Tuesday, June 22, 2010

The business plan: need and want

Unbundling everything
The arrival of digital music in the form of iTunes turned the music industry on its head: it allowed the consumer to unbundle an album of music and obtain an individual song rather than accepting what the music industry and the artist believed to be a good song. The technology allowed the customer to choose and the result was lower prices for music. Meanwhile, the arrival of the e-book is having a similar disruptive effect: it is moving the publishing industry towards an agency model where agents (such as Amazon or Apple) collect a percentage of the selling price of each e-book downloaded by the consumer. It is overturning the vastly inefficient and marginally profitable model that has existed for years and it is also causing prices of books to fall. Once again it is the consumer who benefits. There is a great article in the New Yorker Magazine titled Publish or Perish that is all about this.
Although a bicycle is not an electronic form of entertainment, it can nevertheless be unbundled. One can obtain the frame, the parts and the wheels separately and then assemble them. However, this is not practicable because most consumers are not skilled bicycle mechanics. Consequently, manufacturers use the existing push model where they build up frames with components and wheels of their choosing at the factory and sell them wholesale to independent bike stores who then try to sell them to consumers. This model suits the largest segment of the market that wants to buy a bicycle and ride it out the door; however, it is not for the consumer who wants more choice and is willing to wait to get the bicycle a certain way. It is also wildly inefficient and expensive. Existing manufacturers are nevertheless hooked on this model because they have invested so much in it.
I met with Tim Brewer at Peak Performance soon after the store went out of business in late 2009. Mr. Brewer explained that consumers would come into the store and demand the prices that they saw from online retailers. Additionally, consumers would try out a bicycle to get the right size and then buy it online. These customers would return to the store later with the exact same bicycle and sheepishly ask for repair services. Some consumers apologized outright because they were violating the “contract” between the IBS and a consumer which tacitly promises discounts and preferential service if the consumer buys  a bicycle from the IBS. Indeed, the urge to put these consumers at the bottom of the list was strong.
Mr. Brewer realized the significance of this trend and was planning on moving operations towards the showroom model where consumers try out sample bicycles and gear and then order the correct sizes, packages and colors etc from computers set up in the store.

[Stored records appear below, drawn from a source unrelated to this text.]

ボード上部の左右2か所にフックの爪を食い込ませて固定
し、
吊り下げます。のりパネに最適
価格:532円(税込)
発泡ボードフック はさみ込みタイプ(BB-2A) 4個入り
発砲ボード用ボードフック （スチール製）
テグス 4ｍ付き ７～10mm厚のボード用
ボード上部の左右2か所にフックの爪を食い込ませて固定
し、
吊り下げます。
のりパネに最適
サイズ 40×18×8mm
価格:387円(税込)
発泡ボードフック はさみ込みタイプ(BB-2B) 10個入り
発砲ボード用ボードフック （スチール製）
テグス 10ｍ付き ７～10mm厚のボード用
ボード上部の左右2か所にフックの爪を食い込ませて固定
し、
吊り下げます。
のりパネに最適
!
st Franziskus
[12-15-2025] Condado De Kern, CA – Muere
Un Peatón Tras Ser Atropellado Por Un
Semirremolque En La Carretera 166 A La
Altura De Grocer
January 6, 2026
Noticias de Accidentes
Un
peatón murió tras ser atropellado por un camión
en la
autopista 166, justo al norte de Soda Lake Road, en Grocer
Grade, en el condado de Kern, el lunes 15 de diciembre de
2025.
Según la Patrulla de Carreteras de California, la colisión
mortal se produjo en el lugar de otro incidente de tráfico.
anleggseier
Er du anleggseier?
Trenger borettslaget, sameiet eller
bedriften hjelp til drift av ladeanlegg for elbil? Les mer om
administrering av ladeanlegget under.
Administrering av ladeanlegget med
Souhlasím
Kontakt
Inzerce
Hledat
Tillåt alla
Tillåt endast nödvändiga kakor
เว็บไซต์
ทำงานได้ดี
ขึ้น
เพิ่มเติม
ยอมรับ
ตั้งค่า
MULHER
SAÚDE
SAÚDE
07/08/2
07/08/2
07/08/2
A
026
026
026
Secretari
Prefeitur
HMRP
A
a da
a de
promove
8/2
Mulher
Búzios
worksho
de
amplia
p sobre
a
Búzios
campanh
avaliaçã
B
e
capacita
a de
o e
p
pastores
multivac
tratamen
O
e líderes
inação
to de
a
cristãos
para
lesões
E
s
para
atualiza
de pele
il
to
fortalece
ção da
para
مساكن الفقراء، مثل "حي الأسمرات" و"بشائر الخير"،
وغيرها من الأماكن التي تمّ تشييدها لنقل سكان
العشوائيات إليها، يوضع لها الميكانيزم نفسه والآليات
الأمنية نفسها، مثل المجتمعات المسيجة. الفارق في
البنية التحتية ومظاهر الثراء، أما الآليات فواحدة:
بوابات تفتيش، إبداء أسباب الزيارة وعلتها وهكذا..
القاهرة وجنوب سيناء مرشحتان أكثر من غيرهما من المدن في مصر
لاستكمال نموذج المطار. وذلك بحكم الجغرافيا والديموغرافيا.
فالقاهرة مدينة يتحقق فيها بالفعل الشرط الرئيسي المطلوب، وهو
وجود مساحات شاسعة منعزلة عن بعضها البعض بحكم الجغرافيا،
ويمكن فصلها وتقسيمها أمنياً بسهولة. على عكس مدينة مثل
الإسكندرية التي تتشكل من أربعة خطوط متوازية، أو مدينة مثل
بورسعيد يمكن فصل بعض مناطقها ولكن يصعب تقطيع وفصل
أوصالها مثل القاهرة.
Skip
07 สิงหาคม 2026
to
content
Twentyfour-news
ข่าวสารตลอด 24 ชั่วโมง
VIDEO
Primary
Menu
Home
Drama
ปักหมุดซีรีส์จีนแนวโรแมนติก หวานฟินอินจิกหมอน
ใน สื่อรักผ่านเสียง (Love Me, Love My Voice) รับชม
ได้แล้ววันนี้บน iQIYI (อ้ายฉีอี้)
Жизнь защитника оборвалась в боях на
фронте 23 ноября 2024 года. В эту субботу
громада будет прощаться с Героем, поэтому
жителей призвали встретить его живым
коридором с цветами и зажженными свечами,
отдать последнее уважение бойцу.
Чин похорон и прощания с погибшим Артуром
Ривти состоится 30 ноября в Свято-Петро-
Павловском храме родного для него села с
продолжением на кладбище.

However, the financial crisis hit and demand for high end bicycles (Cervelo, Felt) vanished overnight. Mr. Brewer did not have the resources to buy more bicycles for 2010 and refused to buy from the manufacturers. This did not go over well with manufacturers who at the time were up to their eyeballs in bicycles and desperate to push them into the retail network; local representatives were asking Mr. Brewer to buy dozens of high end bicycles for 2010 in the midst of a serious economic downturn. There were other factors explaining the closure (such as the small size of the Portland market, high promotion expenses, etc.) but at this point the manufacturers were ready to drop Peak Performance and bring their brands to the competition.